H-Kayne (« qu’est-ce qu’il y a »), autre groupe connu, est le fruit de la fusion des Dogs et du DJ franco-marocain Khalid. Spécialiste du scratch, art de jouer avec les platines, il a été sacré deux fois champion de France de cette discipline et a représenté le Maroc aux championnats du monde. La formation de Meknès a su imposer son style, un rap à la fois festif et engagé. Son opus « Hlach Haïch ? » (« Pourquoi je vis ? ») condamne les écarts de revenus de plus en plus forts au Maroc et rend hommage à tous ceux qui, malgré la misère, luttent pour survivre. « J’honore les gens de l’ombre, ceux que la vie encombre. Et Dieu sait qu’ils sont nombreux ! »
Les membres de Fnaire, eux, puisent leur inspiration dans les rues de Marrakech, leur ville natale. Ni rebelles ni révolutionnaires, ils qualifient leur musique de « rap traditionnel », un mélange improbable de musique typiquement marocaine et de hip-hop américain.
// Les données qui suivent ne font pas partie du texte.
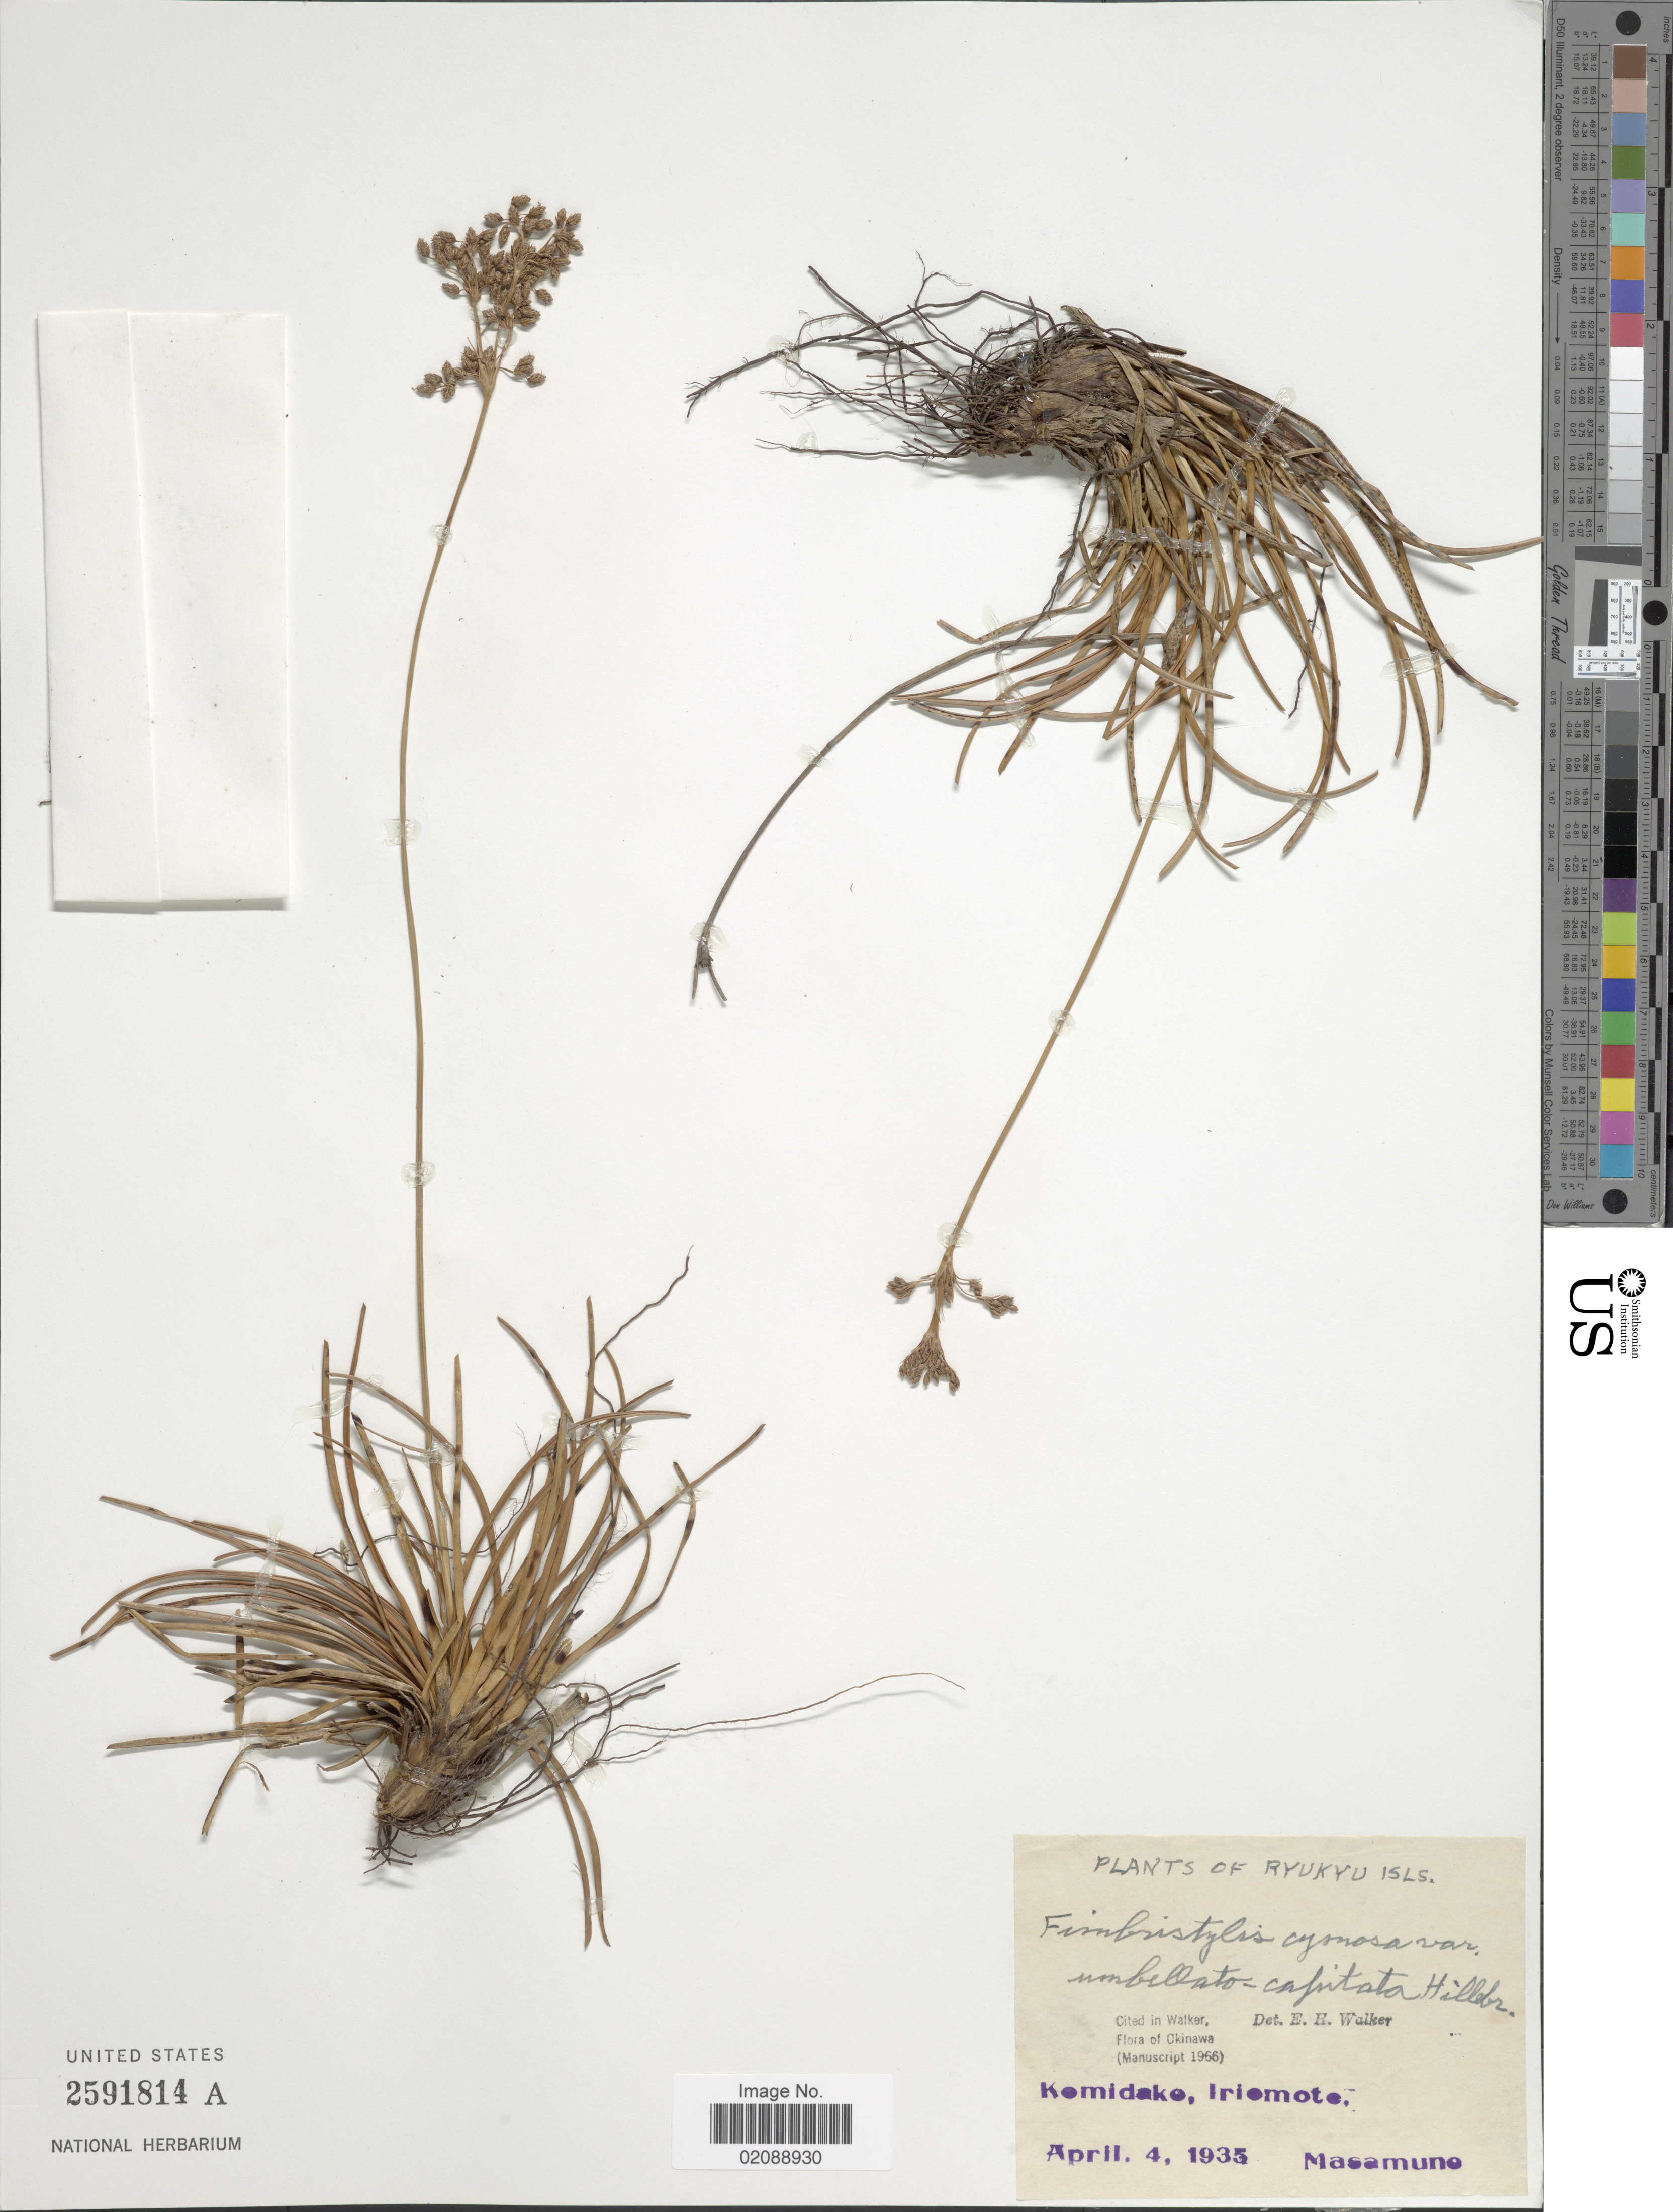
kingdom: Plantae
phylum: Tracheophyta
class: Liliopsida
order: Poales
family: Cyperaceae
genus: Fimbristylis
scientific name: Fimbristylis cymosa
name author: R. Br.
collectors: -. Masamune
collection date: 1935-04-04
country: Japan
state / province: Okinawa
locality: Ryukyu Isls., Komidake, Iriomote.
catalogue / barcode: US 2591814A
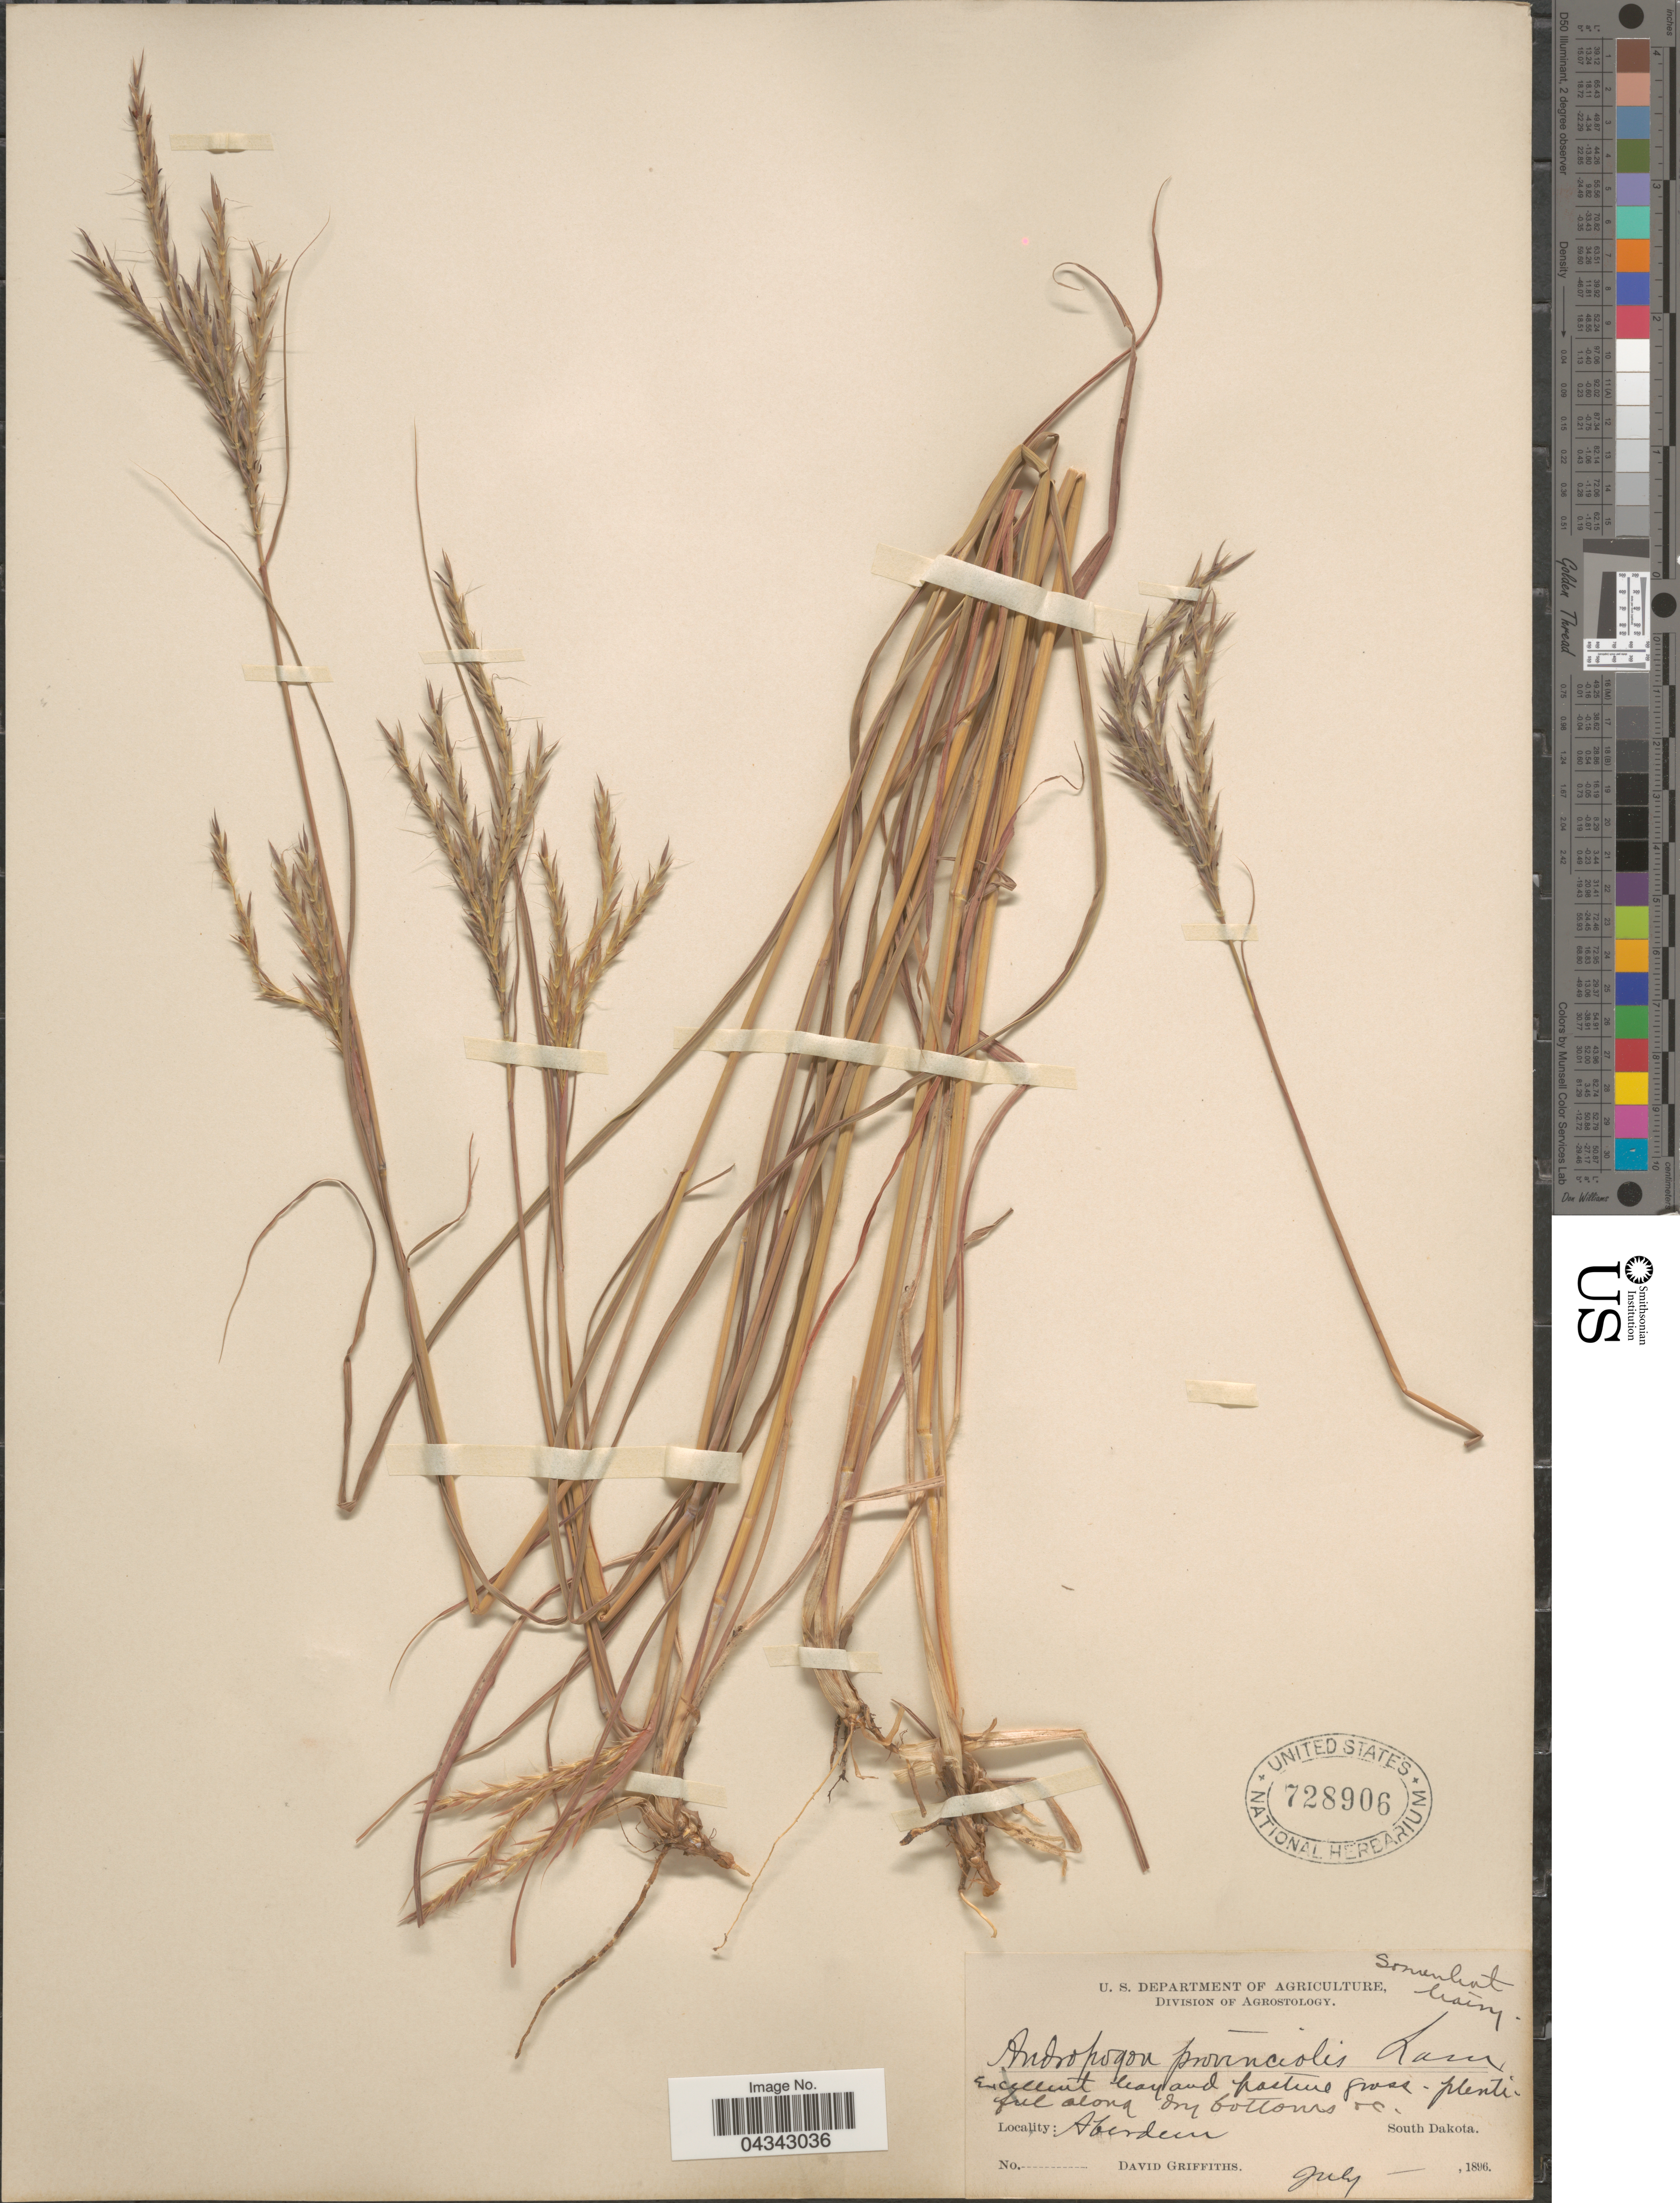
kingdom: Plantae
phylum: Tracheophyta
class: Liliopsida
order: Poales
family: Poaceae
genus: Andropogon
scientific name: Andropogon gerardii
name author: Vitman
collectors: D. Griffiths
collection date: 1896-07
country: United States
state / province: South Dakota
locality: Aberdeen.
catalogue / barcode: US 728906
Le rap chérifien est par essence urbain, et toutes les grandes cités du royaume ont leurs talents. Que ce soient les Fassis de Fez City Clan ou Zanka Flow (le « flow » de la rue) à Tanger, tous se retrouvent derrière le même message : ils aiment leur pays et veulent y vivre dans de bonnes conditions, en paix. Le Boulevard des jeunes musiciens, à Casablanca, est devenu la scène incontournable. Presque tous les groupes émergents y ont fait leurs premières armes. Avec sa section Rap/Hip-hop, l’Boulvard, comme on l’appelle, attire de plus en plus de monde. La huitième édition s’est tenue du 15 au 22 juillet dernier et a accueilli entre 50 000 et 60 000 aficionados.
Comme beaucoup d’artistes au Maroc, les rappeurs n’ont pas de circuit de distribution officiel. Ils ont donc recours au système D, s’autoproduisent, enregistrent dans leur appartement puis mettent leurs CD en vente chez le disquaire du coin. Ces musiciens souvent amateurs n’ont pas les moyens de louer un studio d’enregistrement. Quant à ceux qui espèrent une subvention du ministère de la Culture
Mais certains essaient de faire leur place. Fez City Clan, vainqueurs de l’édition 2005 du Boulevard, ont sorti leur premier album en avril dernier. Leur stratégie marketing ? Ils n’en ont pas. La rue et le bouche à oreille sont garants de leur renommée. Quelques formations ont réalisé des clips mais les télévisions sont encore réticentes à diffuser ce style de musique.
Les radios locales ont également mis du temps avant de se risquer à leur ouvrir les ondes. Les textes, souvent engagés et parfois osés, ne sont pas du goût de tous les auditeurs. Étant donné que les radios libres, le vecteur de l’expansion du rap dans le monde, sont quasi inexistantes dans le pays, le moyen de se faire connaître reste Internet. Les groupes ou leurs fans mettent leur dernière création sur le Net, en format mp3, et attendent que l’onde se propage. Difficile, cependant, de croire que les rappeurs marocains connaîtront le même succès que leurs homologues occidentaux. Souhaitons-leur au moins de faire évoluer les mentalités.